Fork blades are relatively stout rather than aero profiled and the hourglass head-tube feeds into a broad, boxy down tube. The flat, wide top-tube flows out of curved cheekbones before curving gently back to split into two very skinny seatstays either side of the similarly skinny seat tube.
This holds a round, rather than aero, 27mm seatpost via a neat and user-friendly side-accessed internal wedge clamp. The seat tube then swells twice on its way down to a threaded bottom bracket that will be appreciated by high mileage traditionalists who have had bad experiences with press-fit setups.
The frame shows its ‘before the latest standards became standard’ age slightly. Mountain bike-style post brake mounts at the end of the chunky chainstays aren’t as neat as flat mounts. Conventional quick-release spindles aren’t as secure as thru-axles either, but are fractionally faster to use.
It’s not all about aero with the slightly ‘stout’ fork David Caudrey / Immediate Media
Specialized has specced the Tarmac appropriately for its all-rounder character. The shallow DT Swiss rims are noticeably more forgiving and lively in feel than the deep section rims on other bikes. The S-Works Turbo tyres have a quality, smoothing feel compared to the mid-range rubber elsewhere too.

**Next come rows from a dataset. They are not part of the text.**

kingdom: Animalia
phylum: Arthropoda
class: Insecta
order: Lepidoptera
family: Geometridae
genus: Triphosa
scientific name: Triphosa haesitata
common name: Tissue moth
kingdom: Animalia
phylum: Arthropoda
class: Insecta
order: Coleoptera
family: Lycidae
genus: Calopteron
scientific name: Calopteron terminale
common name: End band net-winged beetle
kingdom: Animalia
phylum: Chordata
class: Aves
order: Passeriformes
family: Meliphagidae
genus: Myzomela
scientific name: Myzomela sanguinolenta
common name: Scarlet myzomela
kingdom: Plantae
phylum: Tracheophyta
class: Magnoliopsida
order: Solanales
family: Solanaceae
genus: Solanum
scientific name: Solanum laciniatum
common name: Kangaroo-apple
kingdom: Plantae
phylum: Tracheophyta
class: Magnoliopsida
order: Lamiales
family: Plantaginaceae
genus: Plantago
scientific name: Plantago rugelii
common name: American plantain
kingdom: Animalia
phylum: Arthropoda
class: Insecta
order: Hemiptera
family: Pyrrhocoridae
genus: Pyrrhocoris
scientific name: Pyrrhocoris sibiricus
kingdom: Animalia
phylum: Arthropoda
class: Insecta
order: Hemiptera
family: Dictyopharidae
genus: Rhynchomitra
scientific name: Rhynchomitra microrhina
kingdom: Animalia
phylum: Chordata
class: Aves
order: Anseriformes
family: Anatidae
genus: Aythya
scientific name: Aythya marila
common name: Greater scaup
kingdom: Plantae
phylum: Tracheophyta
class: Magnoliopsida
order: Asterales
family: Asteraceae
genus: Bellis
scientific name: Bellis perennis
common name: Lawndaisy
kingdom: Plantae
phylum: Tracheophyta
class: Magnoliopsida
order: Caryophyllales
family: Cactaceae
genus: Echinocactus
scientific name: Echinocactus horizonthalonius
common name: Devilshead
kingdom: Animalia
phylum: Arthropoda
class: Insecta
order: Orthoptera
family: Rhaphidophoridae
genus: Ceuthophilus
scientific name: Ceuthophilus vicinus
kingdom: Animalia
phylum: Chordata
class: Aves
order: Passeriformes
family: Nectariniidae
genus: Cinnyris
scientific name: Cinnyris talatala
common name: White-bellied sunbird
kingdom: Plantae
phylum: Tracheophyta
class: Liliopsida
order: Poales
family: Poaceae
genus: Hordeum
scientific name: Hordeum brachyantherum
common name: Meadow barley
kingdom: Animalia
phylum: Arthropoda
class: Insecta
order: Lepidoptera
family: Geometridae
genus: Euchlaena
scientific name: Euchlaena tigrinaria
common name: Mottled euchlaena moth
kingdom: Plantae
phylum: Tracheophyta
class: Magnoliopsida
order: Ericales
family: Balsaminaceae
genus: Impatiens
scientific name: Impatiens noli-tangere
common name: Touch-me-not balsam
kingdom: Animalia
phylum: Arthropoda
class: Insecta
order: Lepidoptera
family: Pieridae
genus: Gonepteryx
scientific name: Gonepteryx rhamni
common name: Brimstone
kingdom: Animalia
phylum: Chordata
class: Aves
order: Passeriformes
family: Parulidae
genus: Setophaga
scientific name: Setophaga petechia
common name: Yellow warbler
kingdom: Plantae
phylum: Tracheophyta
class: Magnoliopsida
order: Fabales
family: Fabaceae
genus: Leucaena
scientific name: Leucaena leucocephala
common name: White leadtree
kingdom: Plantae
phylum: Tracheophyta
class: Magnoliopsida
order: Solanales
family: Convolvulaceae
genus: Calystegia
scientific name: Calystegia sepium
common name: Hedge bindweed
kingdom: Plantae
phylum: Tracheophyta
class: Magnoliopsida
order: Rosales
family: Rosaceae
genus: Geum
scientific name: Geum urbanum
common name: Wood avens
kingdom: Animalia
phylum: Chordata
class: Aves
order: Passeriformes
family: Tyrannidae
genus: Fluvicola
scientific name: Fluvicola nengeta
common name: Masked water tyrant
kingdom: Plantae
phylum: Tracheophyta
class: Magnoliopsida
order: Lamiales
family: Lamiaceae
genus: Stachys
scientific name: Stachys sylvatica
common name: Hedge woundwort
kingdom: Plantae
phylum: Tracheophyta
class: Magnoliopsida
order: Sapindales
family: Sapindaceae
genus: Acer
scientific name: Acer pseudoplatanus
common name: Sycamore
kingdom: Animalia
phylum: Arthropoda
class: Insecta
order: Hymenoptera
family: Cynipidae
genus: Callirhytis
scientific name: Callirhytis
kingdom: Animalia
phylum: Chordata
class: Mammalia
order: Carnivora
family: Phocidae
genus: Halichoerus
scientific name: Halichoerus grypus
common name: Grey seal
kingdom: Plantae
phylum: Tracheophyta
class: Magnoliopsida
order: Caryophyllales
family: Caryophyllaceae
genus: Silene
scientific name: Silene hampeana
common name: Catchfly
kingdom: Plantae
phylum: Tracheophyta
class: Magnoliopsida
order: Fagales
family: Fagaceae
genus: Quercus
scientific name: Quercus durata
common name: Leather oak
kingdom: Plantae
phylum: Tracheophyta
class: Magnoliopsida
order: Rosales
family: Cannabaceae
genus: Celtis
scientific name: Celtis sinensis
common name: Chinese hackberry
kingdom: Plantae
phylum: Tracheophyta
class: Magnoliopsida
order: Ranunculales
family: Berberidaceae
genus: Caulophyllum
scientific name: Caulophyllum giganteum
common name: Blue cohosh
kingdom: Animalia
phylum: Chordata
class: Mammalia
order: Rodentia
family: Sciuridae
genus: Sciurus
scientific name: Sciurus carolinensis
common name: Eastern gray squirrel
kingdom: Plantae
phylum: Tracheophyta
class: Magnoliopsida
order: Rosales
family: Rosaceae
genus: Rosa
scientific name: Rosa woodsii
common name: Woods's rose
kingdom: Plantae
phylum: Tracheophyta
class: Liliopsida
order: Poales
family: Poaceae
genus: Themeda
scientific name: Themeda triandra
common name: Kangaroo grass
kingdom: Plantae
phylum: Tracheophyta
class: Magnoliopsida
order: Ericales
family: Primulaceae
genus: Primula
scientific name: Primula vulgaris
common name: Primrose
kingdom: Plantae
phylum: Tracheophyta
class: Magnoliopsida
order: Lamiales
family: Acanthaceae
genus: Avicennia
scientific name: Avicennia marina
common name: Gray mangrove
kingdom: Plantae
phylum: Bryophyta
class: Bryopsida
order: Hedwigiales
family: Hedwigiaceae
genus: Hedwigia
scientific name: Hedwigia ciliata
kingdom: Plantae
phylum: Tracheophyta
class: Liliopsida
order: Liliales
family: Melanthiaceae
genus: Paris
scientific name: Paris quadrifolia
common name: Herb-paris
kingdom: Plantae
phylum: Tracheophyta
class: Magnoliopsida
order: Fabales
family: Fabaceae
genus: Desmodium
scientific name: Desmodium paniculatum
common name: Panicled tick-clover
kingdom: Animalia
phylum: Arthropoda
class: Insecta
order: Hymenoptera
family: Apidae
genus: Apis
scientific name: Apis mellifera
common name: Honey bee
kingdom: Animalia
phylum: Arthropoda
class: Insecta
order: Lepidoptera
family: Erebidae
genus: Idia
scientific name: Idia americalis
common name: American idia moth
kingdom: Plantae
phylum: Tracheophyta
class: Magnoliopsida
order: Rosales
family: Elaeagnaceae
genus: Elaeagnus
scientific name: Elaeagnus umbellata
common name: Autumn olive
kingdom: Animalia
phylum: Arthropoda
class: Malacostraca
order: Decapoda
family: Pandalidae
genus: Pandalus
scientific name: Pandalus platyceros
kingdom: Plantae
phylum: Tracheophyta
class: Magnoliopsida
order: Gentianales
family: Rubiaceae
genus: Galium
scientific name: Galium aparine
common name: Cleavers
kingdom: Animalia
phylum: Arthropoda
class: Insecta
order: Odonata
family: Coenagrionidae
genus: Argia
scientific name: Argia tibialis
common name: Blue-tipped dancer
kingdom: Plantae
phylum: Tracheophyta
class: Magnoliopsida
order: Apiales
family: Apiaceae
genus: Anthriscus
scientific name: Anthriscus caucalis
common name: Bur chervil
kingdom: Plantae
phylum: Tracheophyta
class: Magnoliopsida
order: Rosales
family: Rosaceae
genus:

You get steel/alloy sandwich IceTec rotors to soak up a bit of extra braking heat without looking like ’70s spoke protectors. The new Shimano Ultegra is also flawless in function, even though Specialized has sneaked a KMC chain and 105 cassette into the mix.
The minimalist saddle and skinny seatpost keep overall weight low and comfort levels good, even on grim road surfaces. The compact bar shape means it’s surprisingly hard to reach the brakes from the drops, and the short 90mm stem didn’t agree with most of our testers.
While some riders might like the lighter steering feel and reduced reach, the consensus was that it creates a cramped front end on an otherwise well balanced shape. It’s very twitchy too, catching me out with a sudden, treacherous tuck under when I was sprinting hard out of the saddle.
Shimano Ultegra has proven to be flawless, here coupled with a KMC chain David Caudrey / Immediate Media
Position and handling are easily remedied with a 110mm stem, and I’d take advantage of Specialized’s bike fitting service to get one swapped in before you leave the shop.
Once sorted the Tarmac is an enjoyable and entertaining all-rounder that runs a happy balance between most performance parameters. The light rims and tyres mean it accelerates eagerly and the shortest wheelbase and some of the steepest handling angles on test make it equally keen to dive through corners. It’s not the stiffest bike when it comes to grinding a big gear from the saddle, but stand up and dance and it won’t make climbing more of a chore than it needs to be.
Even with relatively small volume tyres it screens out smaller road buzz and chatter for comfortable cruising. Just be ready for a jolt over bigger/squarer black top blemishes — particularly out of the saddle — as it’s still very much a road race bike in character.